**TASK DESCRIPTION**:
The full listing below should be repeated exactly.

**THE DATA**:
=== Begin Enclosure ===

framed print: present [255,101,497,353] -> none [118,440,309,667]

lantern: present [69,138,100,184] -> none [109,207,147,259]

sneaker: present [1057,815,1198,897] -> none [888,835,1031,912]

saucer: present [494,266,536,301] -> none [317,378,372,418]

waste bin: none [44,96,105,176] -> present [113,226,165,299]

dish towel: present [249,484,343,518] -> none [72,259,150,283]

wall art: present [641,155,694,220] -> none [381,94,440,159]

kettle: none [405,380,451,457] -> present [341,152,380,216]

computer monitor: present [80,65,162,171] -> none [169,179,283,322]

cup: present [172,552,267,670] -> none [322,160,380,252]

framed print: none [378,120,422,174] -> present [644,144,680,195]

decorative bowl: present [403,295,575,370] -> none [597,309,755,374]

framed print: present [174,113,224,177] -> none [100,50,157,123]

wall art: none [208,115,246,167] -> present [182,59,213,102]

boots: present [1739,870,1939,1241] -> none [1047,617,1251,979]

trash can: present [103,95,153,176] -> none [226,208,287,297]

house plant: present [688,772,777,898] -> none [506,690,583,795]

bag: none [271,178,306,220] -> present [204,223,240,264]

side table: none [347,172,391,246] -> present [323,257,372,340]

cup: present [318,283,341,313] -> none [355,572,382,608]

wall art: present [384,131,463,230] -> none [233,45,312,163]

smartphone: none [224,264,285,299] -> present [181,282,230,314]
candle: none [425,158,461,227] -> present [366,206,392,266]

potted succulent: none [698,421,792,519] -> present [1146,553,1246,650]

=== End Enclosure ===

**SOLUTION FOR THIS TASK**:
framed print: present [255,101,497,353] -> none [118,440,309,667]

lantern: present [69,138,100,184] -> none [109,207,147,259]

sneaker: present [1057,815,1198,897] -> none [888,835,1031,912]

saucer: present [494,266,536,301] -> none [317,378,372,418]

waste bin: none [44,96,105,176] -> present [113,226,165,299]

dish towel: present [249,484,343,518] -> none [72,259,150,283]

wall art: present [641,155,694,220] -> none [381,94,440,159]

kettle: none [405,380,451,457] -> present [341,152,380,216]

computer monitor: present [80,65,162,171] -> none [169,179,283,322]

cup: present [172,552,267,670] -> none [322,160,380,252]

framed print: none [378,120,422,174] -> present [644,144,680,195]

decorative bowl: present [403,295,575,370] -> none [597,309,755,374]

framed print: present [174,113,224,177] -> none [100,50,157,123]

wall art: none [208,115,246,167] -> present [182,59,213,102]

boots: present [1739,870,1939,1241] -> none [1047,617,1251,979]

trash can: present [103,95,153,176] -> none [226,208,287,297]

house plant: present [688,772,777,898] -> none [506,690,583,795]

bag: none [271,178,306,220] -> present [204,223,240,264]

side table: none [347,172,391,246] -> present [323,257,372,340]

cup: present [318,283,341,313] -> none [355,572,382,608]

wall art: present [384,131,463,230] -> none [233,45,312,163]

smartphone: none [224,264,285,299] -> present [181,282,230,314]
candle: none [425,158,461,227] -> present [366,206,392,266]

potted succulent: none [698,421,792,519] -> present [1146,553,1246,650]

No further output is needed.